At the top of Nick.com's homepage, there are links to the kid-friendly pages "Nicktoons," "Teen Nick," "Nick at Nite," "Nick Jr.," the TV show "iCarly," in addition to a taskbar that says "More." Under the "More" category, the link to AddictingGames.com is featured alongside the Spongebob Squarepants page link and the preschool-focused Nick Jr. Arcade.

After opening the Addicting Games website, an orange bar the size of a banner advertisement pops up at the top of the page reading, "You're Leaving Nick.com - Note: this window will disappear in 5 seconds."

On Friday, June 11, the day the site was accessed by the Media Research Center, the "Leaving Nick.com" alert was quickly replaced by a large banner promoting "Nickelodeon's AddictingGames Showdown," as well as the orange Nickelodeon logo in the right hand corner of the screen.

Addicting Games has garnered so much outrage that the Campaign for a Commercial-Free Childhood (CCFC) gave it the "Worst Toy of the Year Award" for 2010. Josh Golin, the Associate Director of the CCFC said that parents weren't necessarily upset about the content of the website, but that Nickelodeon was promoting it to children.

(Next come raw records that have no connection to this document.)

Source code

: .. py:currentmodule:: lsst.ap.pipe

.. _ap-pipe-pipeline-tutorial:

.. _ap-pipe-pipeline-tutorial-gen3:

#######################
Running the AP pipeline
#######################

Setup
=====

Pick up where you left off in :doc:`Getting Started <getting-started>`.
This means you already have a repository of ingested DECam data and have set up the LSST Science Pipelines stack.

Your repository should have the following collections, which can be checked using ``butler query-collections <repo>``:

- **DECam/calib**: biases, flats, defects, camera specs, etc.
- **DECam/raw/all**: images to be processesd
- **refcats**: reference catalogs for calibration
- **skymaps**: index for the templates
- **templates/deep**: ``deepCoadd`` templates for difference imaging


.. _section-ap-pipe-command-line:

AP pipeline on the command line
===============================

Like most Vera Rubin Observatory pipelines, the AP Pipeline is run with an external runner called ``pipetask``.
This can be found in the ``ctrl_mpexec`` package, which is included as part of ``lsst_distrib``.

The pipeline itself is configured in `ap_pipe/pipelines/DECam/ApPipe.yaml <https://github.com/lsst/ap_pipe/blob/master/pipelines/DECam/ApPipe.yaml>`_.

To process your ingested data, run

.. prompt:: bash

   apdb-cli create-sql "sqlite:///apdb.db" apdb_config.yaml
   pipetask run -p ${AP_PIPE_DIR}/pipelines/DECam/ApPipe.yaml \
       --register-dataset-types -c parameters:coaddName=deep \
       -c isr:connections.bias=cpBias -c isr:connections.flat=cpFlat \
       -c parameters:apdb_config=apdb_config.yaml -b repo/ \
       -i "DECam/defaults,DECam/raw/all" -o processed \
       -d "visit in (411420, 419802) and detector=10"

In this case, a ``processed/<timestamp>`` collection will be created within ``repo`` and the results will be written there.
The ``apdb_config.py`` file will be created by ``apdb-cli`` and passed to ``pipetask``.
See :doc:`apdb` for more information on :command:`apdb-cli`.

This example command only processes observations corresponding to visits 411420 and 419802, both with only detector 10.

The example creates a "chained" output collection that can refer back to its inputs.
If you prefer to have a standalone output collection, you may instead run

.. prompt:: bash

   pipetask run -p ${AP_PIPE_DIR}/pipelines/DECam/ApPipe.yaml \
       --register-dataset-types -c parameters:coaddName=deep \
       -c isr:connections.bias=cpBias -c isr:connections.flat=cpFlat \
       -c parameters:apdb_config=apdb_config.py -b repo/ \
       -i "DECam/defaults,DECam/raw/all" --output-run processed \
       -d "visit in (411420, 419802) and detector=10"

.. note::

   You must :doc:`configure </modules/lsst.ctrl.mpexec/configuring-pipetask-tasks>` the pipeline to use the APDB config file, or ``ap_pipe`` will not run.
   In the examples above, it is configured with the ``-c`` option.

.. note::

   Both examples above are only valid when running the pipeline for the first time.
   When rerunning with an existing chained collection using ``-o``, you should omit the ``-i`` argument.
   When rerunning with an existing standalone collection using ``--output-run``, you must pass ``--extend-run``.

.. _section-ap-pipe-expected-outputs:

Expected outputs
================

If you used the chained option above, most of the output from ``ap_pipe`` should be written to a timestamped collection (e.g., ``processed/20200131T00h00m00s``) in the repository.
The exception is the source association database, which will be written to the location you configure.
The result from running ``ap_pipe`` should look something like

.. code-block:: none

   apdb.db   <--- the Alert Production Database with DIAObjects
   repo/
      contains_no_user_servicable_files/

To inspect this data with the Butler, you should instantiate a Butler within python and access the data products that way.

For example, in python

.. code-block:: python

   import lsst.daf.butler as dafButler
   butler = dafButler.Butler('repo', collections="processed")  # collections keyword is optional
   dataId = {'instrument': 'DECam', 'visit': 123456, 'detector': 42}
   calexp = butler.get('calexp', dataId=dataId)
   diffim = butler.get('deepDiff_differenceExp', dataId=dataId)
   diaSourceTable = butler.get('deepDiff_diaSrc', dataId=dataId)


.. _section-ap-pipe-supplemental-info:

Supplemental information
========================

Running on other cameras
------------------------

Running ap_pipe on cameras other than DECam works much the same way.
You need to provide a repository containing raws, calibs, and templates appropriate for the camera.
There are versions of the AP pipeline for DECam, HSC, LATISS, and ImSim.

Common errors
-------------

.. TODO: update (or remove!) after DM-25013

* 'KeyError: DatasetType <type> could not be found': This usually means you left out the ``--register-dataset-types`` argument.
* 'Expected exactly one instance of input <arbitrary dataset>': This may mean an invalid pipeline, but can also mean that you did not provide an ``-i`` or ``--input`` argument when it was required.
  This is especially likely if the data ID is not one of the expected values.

In fact, Golin said that AddictingGames.com could initially be accessed from NickJr.com, a website for preschoolers. He added that Nickelodeon removed the link from NickJr.com after the CCFC campaigned against it.

"At the same time [Nickelodeon is] finally getting around to removing [the Addicting Games] links to the preschool website, it's escalating the promotion to other children," said Golin, noting that the "AddictingGames Showdown" will be broadcast on the Nickelodeon TV station on June 19, which will potentially attract more young viewers to the site.

"We've heard from parents that since we launched this campaign that they [used to] let their kids play on Addicting Games because it was linked from Nick, and they were no longer going to do it," said Golin.

In addition to the CCFC campaign, Good Morning America also ran a feature last December exposing the mature content on the site. However, even in the face of this negative publicity, Nickelodeon has still not pulled the link to Addicting Games from its homepage.

When Nickelodeon isn't teaching children about inappropriate behavior, it's lecturing them about the environment. Nick launched "The Big Green Help," a multimedia campaign that encouraged the network's young viewers to become junior environmentalists, and major finger-waggers. "Nickelodeon's Big Green Help is all about helping YOU find simple, positive ways to protect the Earth every day," explained the home page.